Tarihimizin en hazin sayfalarından biridir, Ankara Meydan Muhaberesi. İki dolu testi birbirine çarpmış ve sonuçta biri kırılıp dağılmıştı.

Ankara Savaşı sonrasıydı. Yıldırım Beyazid mağlup ve esir olmuştu. Ancak bir Türk hükümdarı olduğu için töreye uyuldu ve silahı alınmadı. Timur, Batı Anadolu’ya yaptığı sefer sırasında esir Osmanlı Padişahı Yıldırım Bayazid’i yanında götürdü. Rivayete göre onun, huzurunda eğilmesini çok istiyor; Yıldırım da bunu hissettiği için, aslâ tâviz vermiyordu.

 Timur, Isparta bölgesinde bulunan Eğirdir kalesini aldıktan sonra Akşehir yakınlarında ordusu ile birlikte otağ kurup mola verdi. Timur’un otağının giriş kısmı yani kapısı yere yakın olacak şekilde yapılmıştı. Nihayet Timur, girişi alçacık olan bu otağa girip içine oturdu ve Yıldırım’ı huzuruna istedi.

Yıldırım Bayazid gururlu bir padişahtı. Timur’un otağının kapısına gelince alçak kapıyı gördü. Belinden kılıcını sıyırıp bütün pazu kuvvetiyle aşağıdan yukarıya çaldı. Sahtiyandan(1) mâmul yani işlenmiş ve boyanmış keçi derisinden yapılan otağ, tam da Yıldırım’ın boyu kadar yarılmıştı. Kılıcını kınına koydu ve dimdik Timur’un huzura girdi. Gururundan hiçbir şey kaybetmemişti ve galibin önünde eğilmeyi zül addediyordu. Yıldırım Bayazid hayatının bu en zilletli anında tam bir yaralı aslan gibiydi.

 Bunun üzerine Timur, Yıldırım’ı Akşehir’de muhafaza altına aldırdı. Yani Akşehir’de Seyit Mahmut Hayrani Türbesi yakınlarında bulunan Ferruh Şah Mescidi alt kısmına hapsettirdi.

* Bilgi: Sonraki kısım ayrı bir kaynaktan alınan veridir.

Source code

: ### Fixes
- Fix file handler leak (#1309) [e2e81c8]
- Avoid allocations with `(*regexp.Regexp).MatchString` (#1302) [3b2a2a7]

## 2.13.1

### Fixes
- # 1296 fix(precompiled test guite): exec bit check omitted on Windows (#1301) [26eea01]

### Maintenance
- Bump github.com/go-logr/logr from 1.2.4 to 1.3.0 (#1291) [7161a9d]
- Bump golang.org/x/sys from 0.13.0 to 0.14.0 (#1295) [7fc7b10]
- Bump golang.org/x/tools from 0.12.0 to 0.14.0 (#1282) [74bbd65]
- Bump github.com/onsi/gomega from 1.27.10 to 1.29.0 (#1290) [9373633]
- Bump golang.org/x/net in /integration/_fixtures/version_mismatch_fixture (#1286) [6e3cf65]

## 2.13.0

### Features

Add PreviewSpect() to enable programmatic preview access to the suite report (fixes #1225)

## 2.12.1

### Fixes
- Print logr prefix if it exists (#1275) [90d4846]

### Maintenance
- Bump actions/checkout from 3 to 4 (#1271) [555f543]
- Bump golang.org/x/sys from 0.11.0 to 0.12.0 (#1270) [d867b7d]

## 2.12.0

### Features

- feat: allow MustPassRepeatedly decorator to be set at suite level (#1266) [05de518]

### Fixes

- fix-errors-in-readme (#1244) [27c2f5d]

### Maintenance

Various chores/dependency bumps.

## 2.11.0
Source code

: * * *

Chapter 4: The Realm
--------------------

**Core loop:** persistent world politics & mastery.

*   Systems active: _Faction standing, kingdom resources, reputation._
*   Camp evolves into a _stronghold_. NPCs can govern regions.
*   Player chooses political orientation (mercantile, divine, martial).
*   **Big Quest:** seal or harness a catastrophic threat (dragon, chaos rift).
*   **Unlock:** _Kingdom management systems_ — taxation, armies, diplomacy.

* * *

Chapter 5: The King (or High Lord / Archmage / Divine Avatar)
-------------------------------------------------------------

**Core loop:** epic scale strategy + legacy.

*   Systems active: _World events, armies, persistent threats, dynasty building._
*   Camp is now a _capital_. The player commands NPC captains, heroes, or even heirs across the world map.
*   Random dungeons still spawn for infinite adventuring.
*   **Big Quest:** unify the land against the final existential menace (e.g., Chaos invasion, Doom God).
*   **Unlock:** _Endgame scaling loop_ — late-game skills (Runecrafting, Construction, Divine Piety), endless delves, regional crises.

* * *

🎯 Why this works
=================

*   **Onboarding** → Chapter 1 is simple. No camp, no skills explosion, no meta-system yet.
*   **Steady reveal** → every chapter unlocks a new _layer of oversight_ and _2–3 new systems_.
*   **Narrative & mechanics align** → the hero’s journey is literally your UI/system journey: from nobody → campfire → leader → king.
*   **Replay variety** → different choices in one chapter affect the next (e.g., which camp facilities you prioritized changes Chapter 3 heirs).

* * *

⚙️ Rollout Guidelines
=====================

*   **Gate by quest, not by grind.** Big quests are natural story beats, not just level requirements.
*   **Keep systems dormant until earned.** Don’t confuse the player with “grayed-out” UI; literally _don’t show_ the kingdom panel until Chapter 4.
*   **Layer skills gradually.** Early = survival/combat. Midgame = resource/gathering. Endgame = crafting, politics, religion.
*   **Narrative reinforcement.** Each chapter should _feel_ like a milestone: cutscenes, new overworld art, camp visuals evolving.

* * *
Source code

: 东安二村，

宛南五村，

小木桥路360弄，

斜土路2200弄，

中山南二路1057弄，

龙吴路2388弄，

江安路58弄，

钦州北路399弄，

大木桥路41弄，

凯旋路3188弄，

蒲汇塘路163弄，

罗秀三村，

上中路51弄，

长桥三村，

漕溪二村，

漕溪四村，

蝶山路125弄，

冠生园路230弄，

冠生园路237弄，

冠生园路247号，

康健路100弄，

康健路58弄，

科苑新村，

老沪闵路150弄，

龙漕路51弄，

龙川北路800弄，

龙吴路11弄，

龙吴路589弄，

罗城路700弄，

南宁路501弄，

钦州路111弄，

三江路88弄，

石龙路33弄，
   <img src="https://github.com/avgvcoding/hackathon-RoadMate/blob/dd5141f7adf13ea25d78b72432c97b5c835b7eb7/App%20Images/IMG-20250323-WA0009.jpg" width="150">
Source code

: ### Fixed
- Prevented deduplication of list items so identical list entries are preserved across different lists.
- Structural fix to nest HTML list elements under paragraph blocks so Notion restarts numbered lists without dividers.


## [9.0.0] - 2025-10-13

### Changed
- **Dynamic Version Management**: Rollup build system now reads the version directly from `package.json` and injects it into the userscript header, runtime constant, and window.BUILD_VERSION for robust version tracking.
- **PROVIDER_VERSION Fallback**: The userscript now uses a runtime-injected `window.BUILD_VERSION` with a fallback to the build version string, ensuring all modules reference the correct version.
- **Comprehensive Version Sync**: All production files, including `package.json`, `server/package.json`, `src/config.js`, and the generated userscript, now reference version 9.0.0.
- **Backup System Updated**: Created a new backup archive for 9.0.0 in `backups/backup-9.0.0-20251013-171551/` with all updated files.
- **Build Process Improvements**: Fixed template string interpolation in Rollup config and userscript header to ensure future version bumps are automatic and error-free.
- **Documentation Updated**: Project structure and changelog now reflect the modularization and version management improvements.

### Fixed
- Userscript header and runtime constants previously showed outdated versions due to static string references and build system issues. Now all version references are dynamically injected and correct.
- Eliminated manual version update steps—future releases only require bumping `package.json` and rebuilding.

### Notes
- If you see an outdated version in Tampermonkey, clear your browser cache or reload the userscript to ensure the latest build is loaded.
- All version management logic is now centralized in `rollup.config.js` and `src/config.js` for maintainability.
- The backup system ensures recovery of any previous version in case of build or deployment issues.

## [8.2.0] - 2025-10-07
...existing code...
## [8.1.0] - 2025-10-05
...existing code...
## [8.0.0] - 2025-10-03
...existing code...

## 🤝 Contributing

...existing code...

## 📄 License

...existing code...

(1)SAHTİYAN DERİ: Deri insanoğlunun giyinme ihtiyacını karşılamak için kullandığı ilk malzemelerdendir. Giyinme amaçlı kullanılmasına ilave olarak, çadırlarda barınma ve avcılıkta okları koyacak sadakların yapımında ve su taşımak için kullanılmıştır. Türklerin dericiliğe başlamalarının 2000 yıl öncesine dayanmaktadır. “sahtiyan” adıyla anılan kırmızı keçi derisi imalinin Türklere ait bir buluş olduğu kabul edilmektedir. Keçi derisinin kına ile boyanması ve işlenmesi ile elde edilen ve adına sahtiyan denilen kırmızı keçi derisinin batılılar nasıl yapıldığını öğrenmek için casuslar gönderdikleri söylenir. Fransızlar tarafından gönderilen bir ermeni vatandaşın sarı ve kırmızı sahtiyanın nasıl tabakalandığını öğrenmeye çalıştığı bilinmektedir.